A past examination paper had the following question that I found somewhat difficult. I tried having a go at it but haven't come around with any possible double angle identities. How would one go about tackling it?

Given:

$$\omega = {\frac {\sin (P + Q) + i (1 - \cos (P + Q))} {(\cos P + \cos Q) + i (\sin P - \sin Q) }} $$

To prove:

$$|\omega| = \tan \frac {P + Q} {2} \qquad\text{and}\qquad \arg(\omega) = Q $$

A guideline on how/ which identity to use would be greatly appreciated.

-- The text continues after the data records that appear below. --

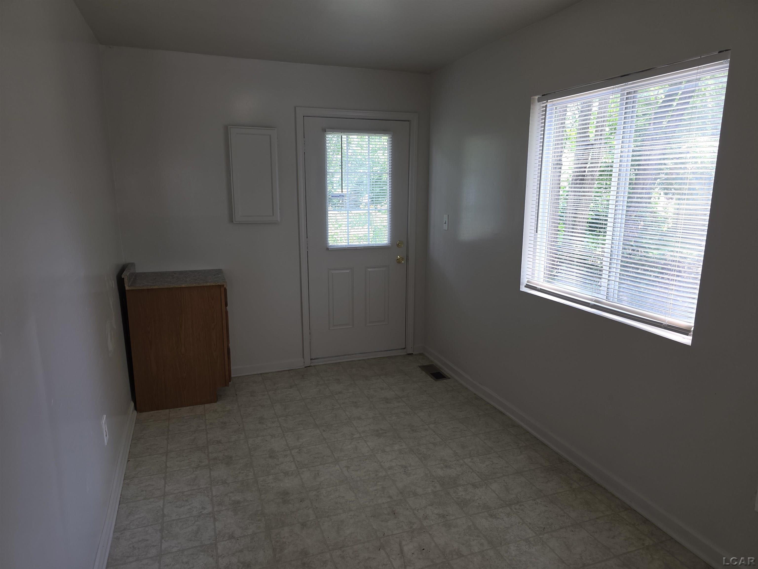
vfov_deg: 58.9
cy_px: 284
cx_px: 379
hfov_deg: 73.9
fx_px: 504
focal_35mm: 23
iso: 25
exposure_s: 1/60
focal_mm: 6.3
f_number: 1.7
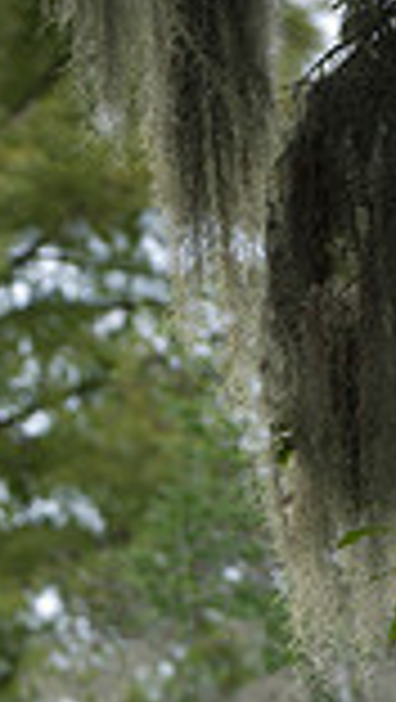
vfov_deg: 4.6
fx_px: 8717
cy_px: 1004
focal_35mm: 468
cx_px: -106
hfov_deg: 2.6
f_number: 3.2
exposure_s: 1/250
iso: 320
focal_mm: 155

To give an idea how one would start it is by;

Proof:

$$|\omega| = {\frac {\sqrt{\sin^2 (P + Q) + (1 - \cos (P + Q))^2}} {\sqrt{(\cos P + \cos Q)^2 + (\sin P - \sin Q)^2 }}} $$

I'm still unsure about the above or how the square root come about

Answer 1

We have \begin{align} N & := \sin^2(P+Q) + (1-\cos(P+Q))^2 = \sin^2(P+Q) + \cos^2(P+Q) + 1 - 2\cos(P+Q) \\ & = 2 (1-\cos(P+Q)) = 2\cdot2\sin^2\frac{P+Q}{2} = 4\sin^2\frac{P+Q}{2} \end{align} and \begin{align} D & = \cos^2P +\cos^2Q + \sin^2P + \sin^2Q + 2(\cos P\cos Q - \sin P \sin Q) \\ &= 2 +2(\cos(P+Q)) = 2(1+\cos(P+Q)) = 4\cos^2\frac{P+Q}{2} \end{align}

Now, $$|\omega| = \sqrt{\frac{N}{D}} = \tan\frac{P+Q}{2}$$

Answer 2

You just need Pythagoras and compound angle formulae, and in particular identities for $\cos 2x$. The numerator surd simplifies to $$\sqrt{2\left(1-\cos(P+Q)\right)}=2\left|\sin\frac{P+Q}{2}\right|,$$while the denominator surd simplifies to $$\sqrt{2\left(1+\cos(P+Q)\right)}=2\left|\cos\frac{P+Q}{2}\right|.$$

Answer 3

Using Double Angle formula,

$$N_r=\sin(P+Q)+i(1-\cos(P+Q))$$

$$=2\sin\dfrac{P+Q}2\cos\dfrac{P+Q}2+2i\sin^2\dfrac{P+Q}2$$

$$=2\sin\dfrac{P+Q}2\left(\cos\dfrac{P+Q}2+i\sin\dfrac{P+Q}2\right)=2\sin\dfrac{P+Q}2 e^{i(P+Q)/2}$$ using Intuition behind euler's formula

Using Prosthaphaeresis Formulas, $$D_r=\cos P+\cos Q+i(\sin P-\sin Q)$$ $$=2\cos\dfrac{P+Q}2\left(\cos\dfrac{P-Q}2+i\sin\dfrac{P-Q}2\right)=2\cos\dfrac{P+Q}2e^{i(P-Q)/2}$$

$$\implies \omega=\tan \frac {P + Q}2 e^{i Q}$$

$\displaystyle|\omega| = \left|\tan \dfrac {P + Q}2\right|=\begin{cases} \tan \dfrac {P + Q}2&\mbox{if } \tan \dfrac {P + Q}2\ge 0 \\ -\tan \dfrac {P + Q}2 & \mbox{otherwise} \end{cases} $

arg$(\omega)$ can be computed atan2